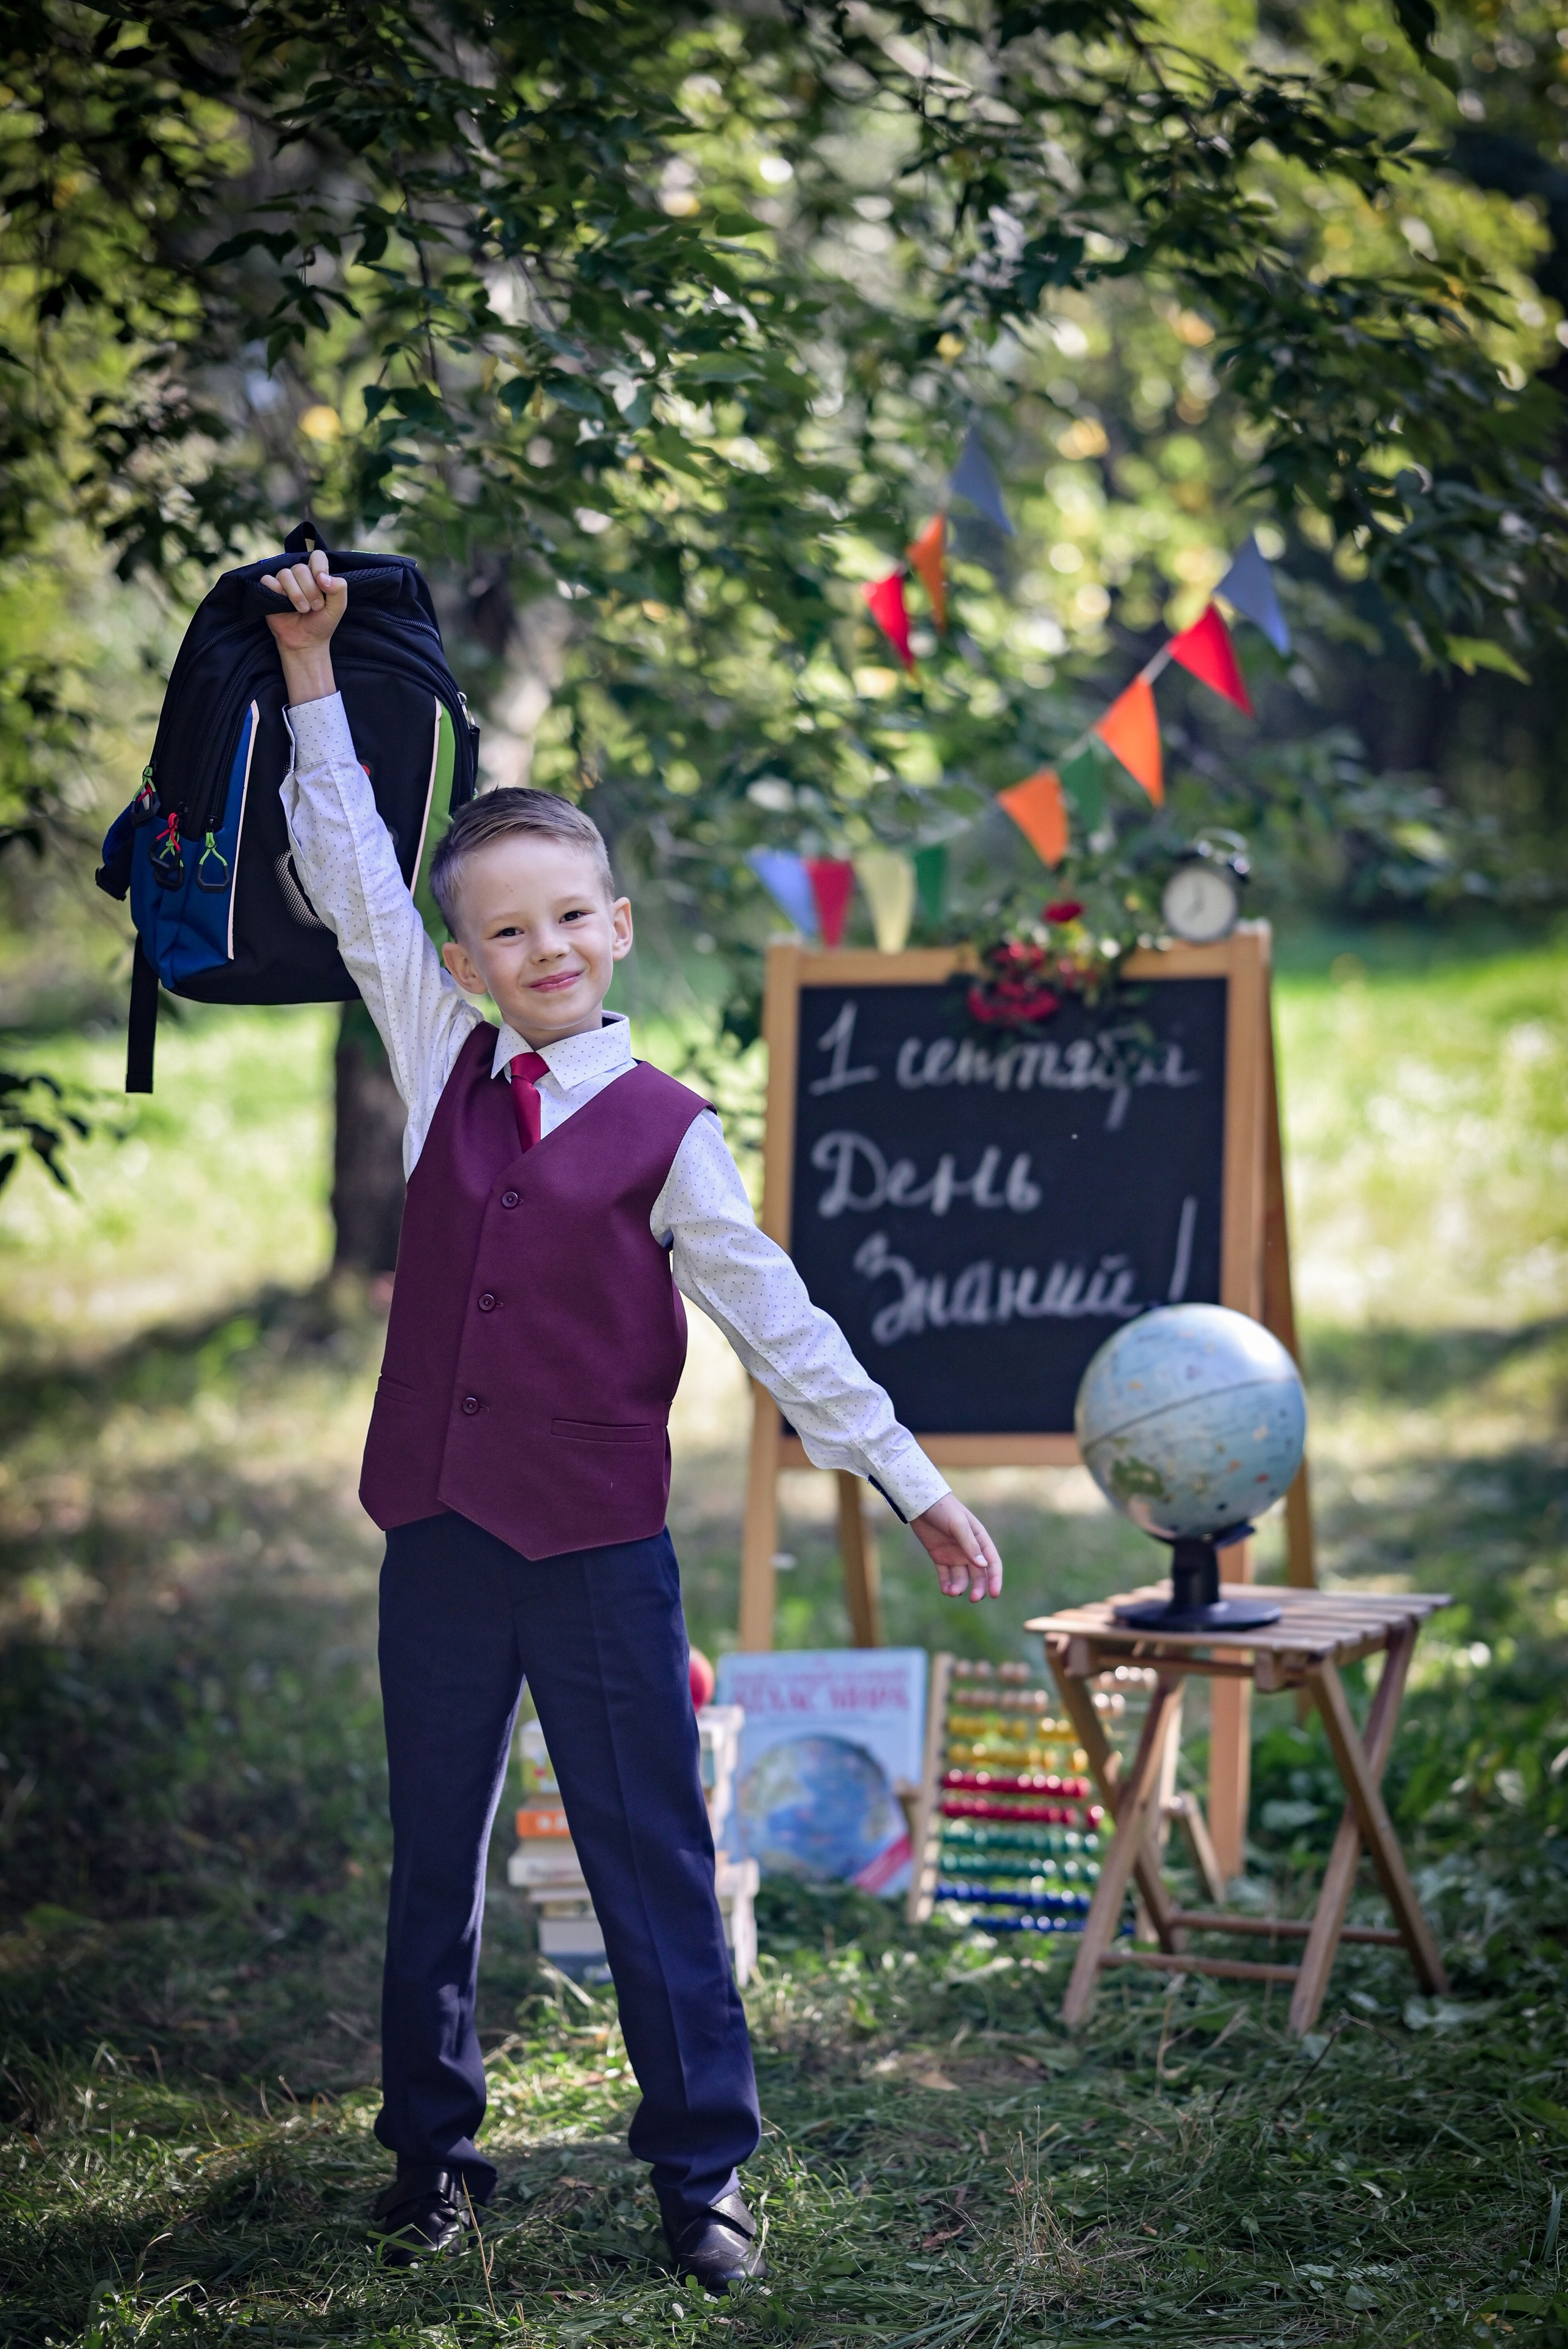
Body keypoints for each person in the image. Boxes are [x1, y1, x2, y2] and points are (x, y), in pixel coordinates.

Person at [259, 547, 1003, 2291]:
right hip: (438, 1529)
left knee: (650, 1852)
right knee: (432, 1845)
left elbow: (780, 1319)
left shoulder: (670, 1126)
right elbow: (352, 866)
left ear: (621, 928)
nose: (544, 951)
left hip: (595, 1551)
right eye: (505, 929)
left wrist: (909, 1479)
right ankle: (434, 2156)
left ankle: (702, 2174)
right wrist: (309, 675)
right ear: (462, 954)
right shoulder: (440, 1040)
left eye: (571, 918)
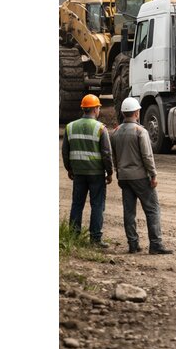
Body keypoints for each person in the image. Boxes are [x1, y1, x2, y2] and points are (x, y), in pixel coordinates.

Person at [111, 97, 173, 255]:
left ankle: (133, 244)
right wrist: (153, 174)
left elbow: (114, 157)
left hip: (124, 177)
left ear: (123, 113)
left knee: (129, 212)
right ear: (137, 113)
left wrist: (119, 171)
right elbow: (147, 156)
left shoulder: (115, 132)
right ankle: (156, 244)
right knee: (152, 209)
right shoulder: (140, 131)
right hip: (140, 177)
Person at [62, 94, 113, 248]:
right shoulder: (100, 128)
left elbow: (65, 151)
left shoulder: (70, 127)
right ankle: (95, 238)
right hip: (96, 174)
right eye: (99, 108)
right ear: (95, 109)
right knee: (97, 205)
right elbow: (106, 153)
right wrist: (109, 172)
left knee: (77, 204)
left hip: (78, 173)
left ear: (84, 109)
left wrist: (69, 168)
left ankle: (74, 236)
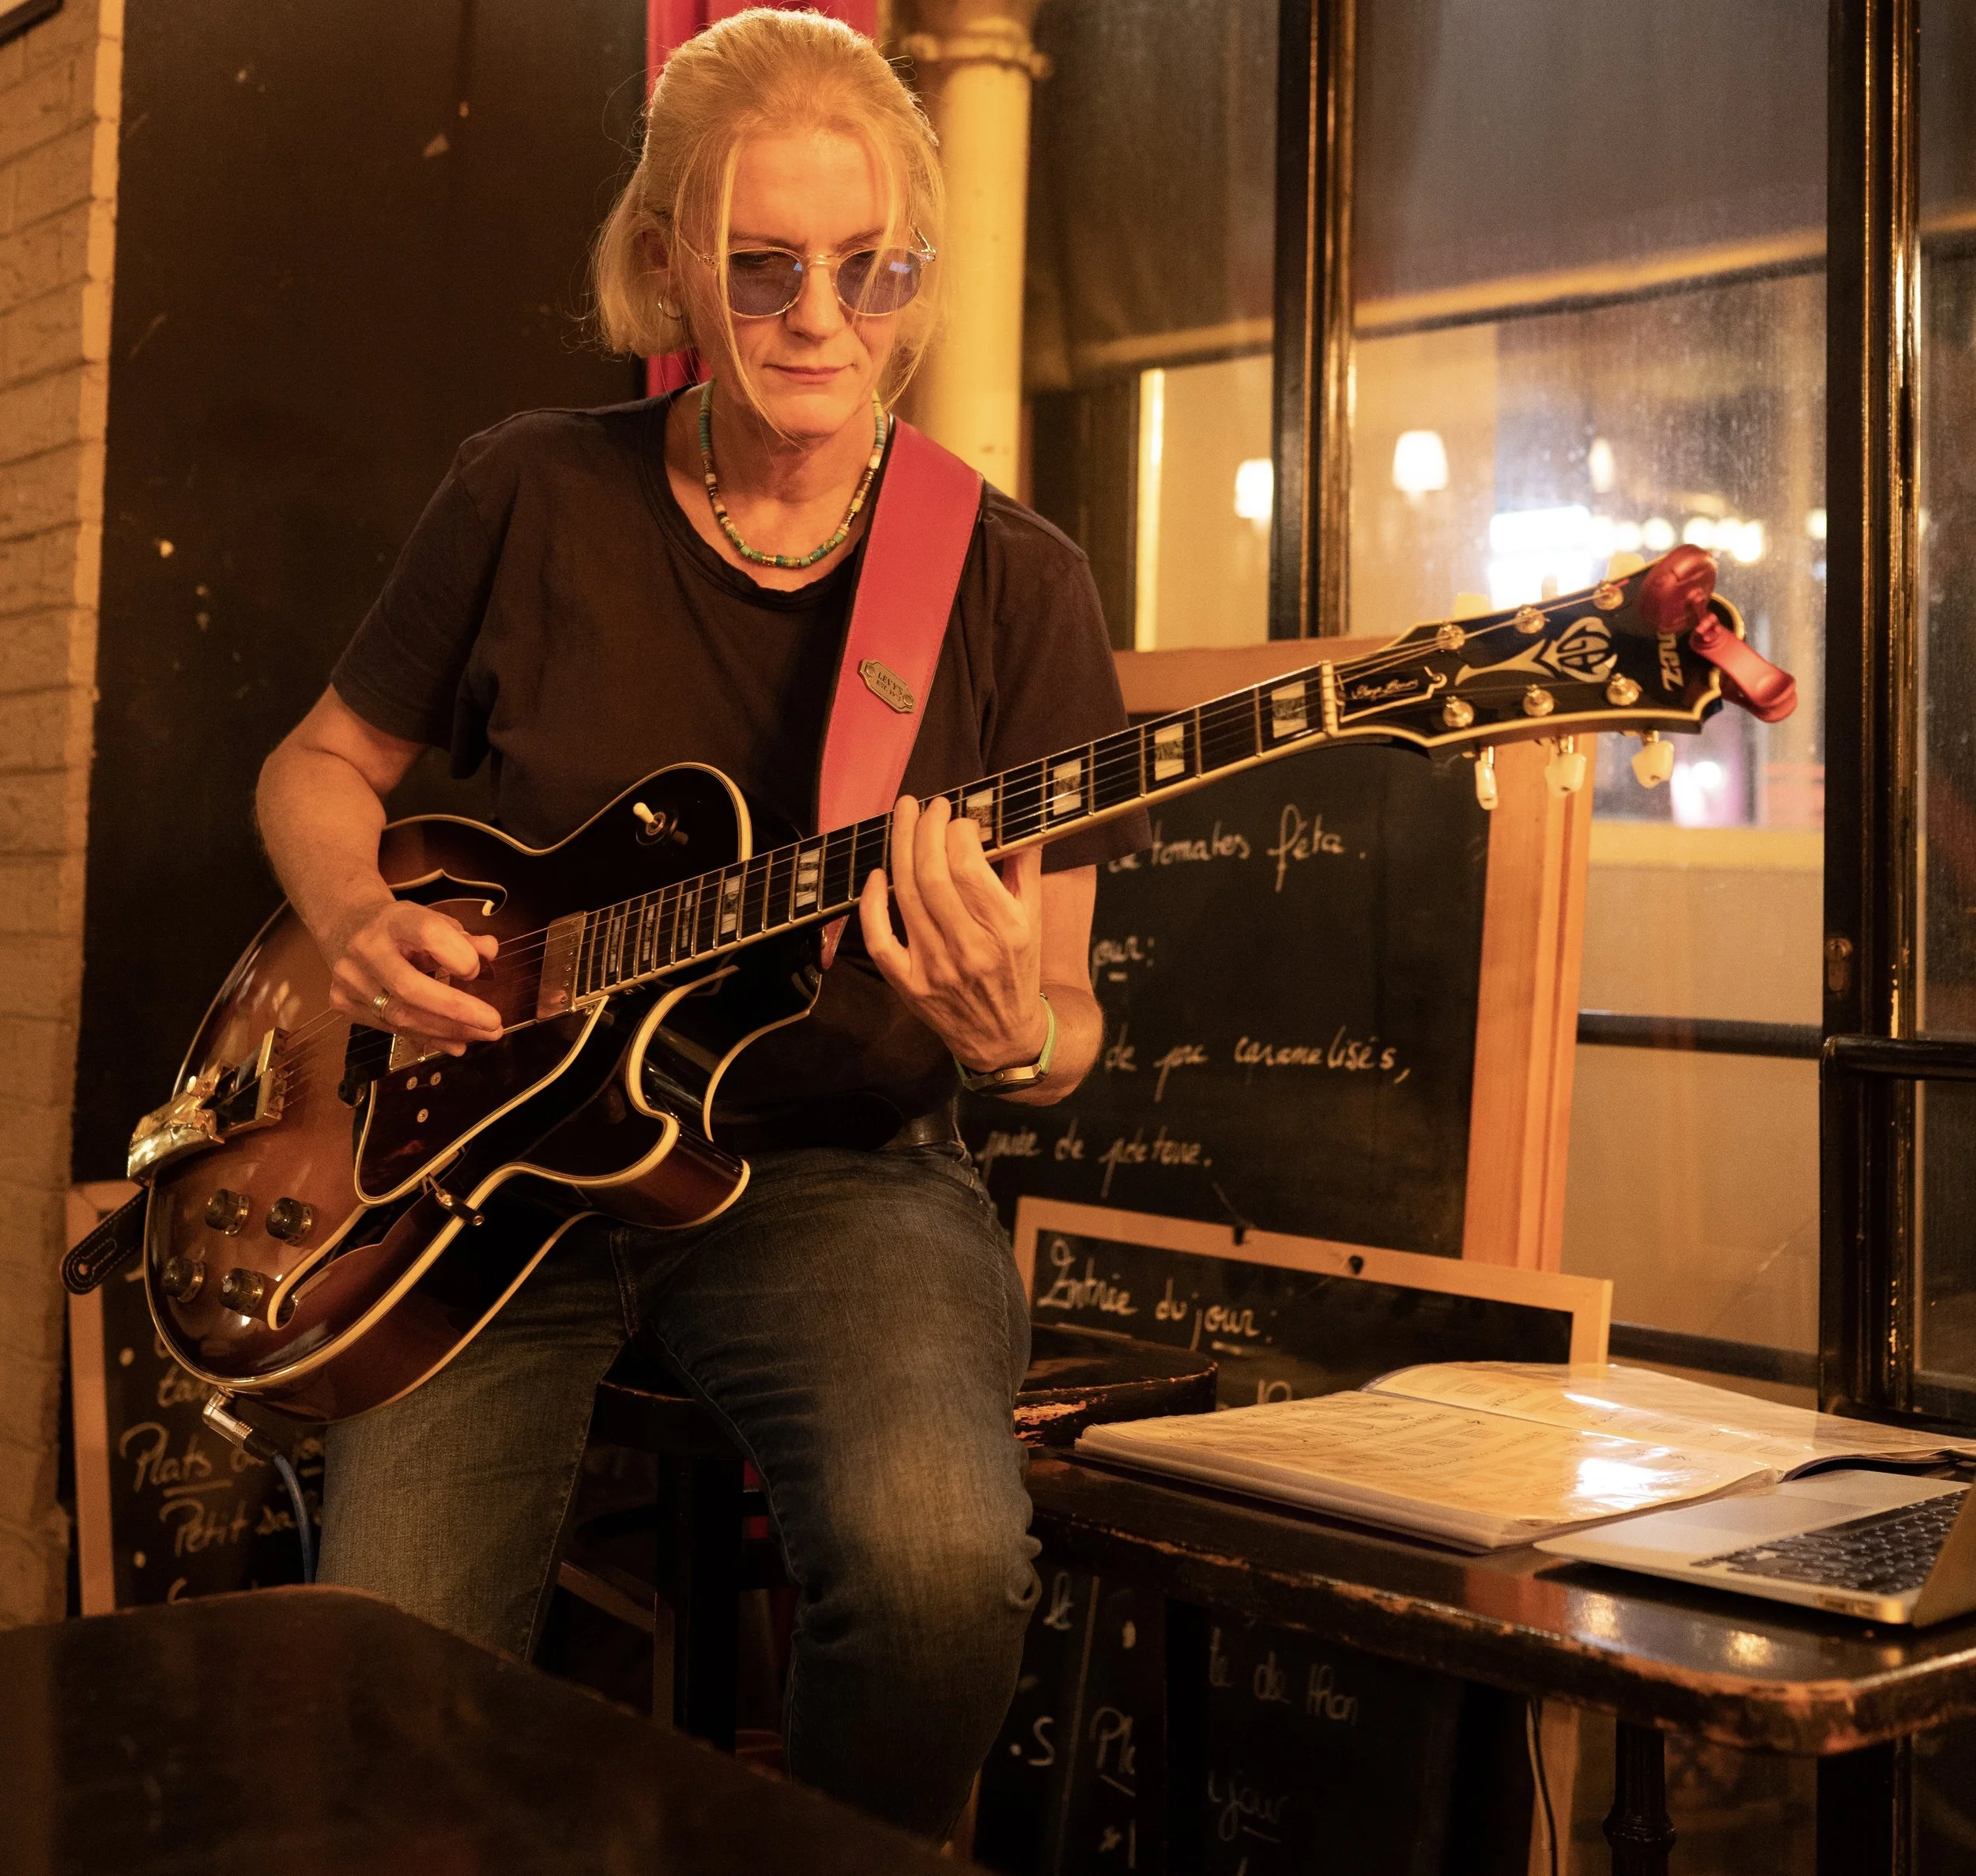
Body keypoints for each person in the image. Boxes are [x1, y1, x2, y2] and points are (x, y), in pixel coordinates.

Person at [252, 6, 1148, 1841]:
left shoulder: (1010, 582)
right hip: (486, 1162)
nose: (822, 316)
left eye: (871, 265)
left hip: (832, 1165)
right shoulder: (528, 488)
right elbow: (315, 766)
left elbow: (1063, 1026)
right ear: (664, 262)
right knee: (380, 1670)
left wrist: (1011, 1037)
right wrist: (351, 912)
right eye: (762, 266)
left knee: (940, 1576)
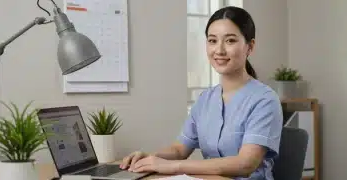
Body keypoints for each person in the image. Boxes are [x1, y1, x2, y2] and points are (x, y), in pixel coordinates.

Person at [120, 6, 283, 179]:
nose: (219, 50)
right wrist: (150, 158)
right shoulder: (206, 99)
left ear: (250, 47)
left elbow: (245, 164)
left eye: (230, 41)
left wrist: (172, 167)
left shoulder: (264, 100)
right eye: (212, 41)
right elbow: (179, 149)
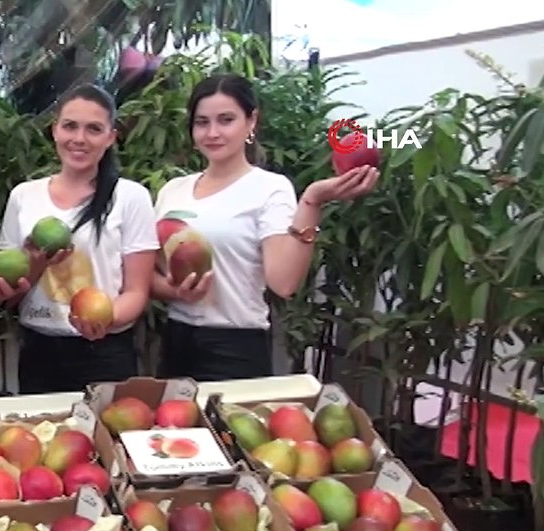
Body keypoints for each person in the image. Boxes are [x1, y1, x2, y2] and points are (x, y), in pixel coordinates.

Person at [151, 73, 378, 381]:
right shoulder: (172, 190)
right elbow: (146, 273)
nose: (213, 132)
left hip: (235, 347)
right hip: (175, 342)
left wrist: (311, 201)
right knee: (174, 429)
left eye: (226, 120)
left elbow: (283, 283)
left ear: (251, 121)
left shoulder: (269, 188)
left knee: (230, 432)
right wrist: (174, 291)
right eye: (202, 122)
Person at [0, 84, 159, 394]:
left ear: (110, 137)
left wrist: (103, 320)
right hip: (39, 351)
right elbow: (12, 297)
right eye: (70, 126)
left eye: (94, 129)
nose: (79, 139)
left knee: (108, 439)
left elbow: (136, 291)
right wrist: (33, 266)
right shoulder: (24, 196)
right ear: (54, 130)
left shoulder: (131, 197)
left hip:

How to complete this task: What you return must match, character for character, the lines above from the one with "right knee: (152, 209)" through the one with "right wrist: (351, 912)", minus any pictures.

Exercise output:
right knee: (152, 209)
right shoulder: (140, 131)
right hip: (140, 177)
Person at [62, 94, 113, 248]:
right shoulder: (100, 128)
left elbow: (65, 151)
left shoulder: (70, 127)
right ankle: (95, 238)
right hip: (96, 174)
right eye: (99, 108)
right ear: (95, 109)
right knee: (97, 205)
right elbow: (106, 153)
right wrist: (109, 172)
left knee: (77, 204)
left hip: (78, 173)
left ear: (84, 109)
left wrist: (69, 168)
left ankle: (74, 236)
Body keypoints for each person in the image. Boxes are [x1, y1, x2, y2] and points are (x, y), in pixel coordinates.

Person at [252, 6, 1148, 1841]:
left shoulder: (1010, 582)
right hip: (486, 1162)
nose: (822, 316)
left eye: (871, 265)
left hip: (832, 1165)
right shoulder: (528, 488)
right elbow: (315, 766)
left elbow: (1063, 1026)
right ear: (664, 262)
right knee: (380, 1670)
left wrist: (1011, 1037)
right wrist: (351, 912)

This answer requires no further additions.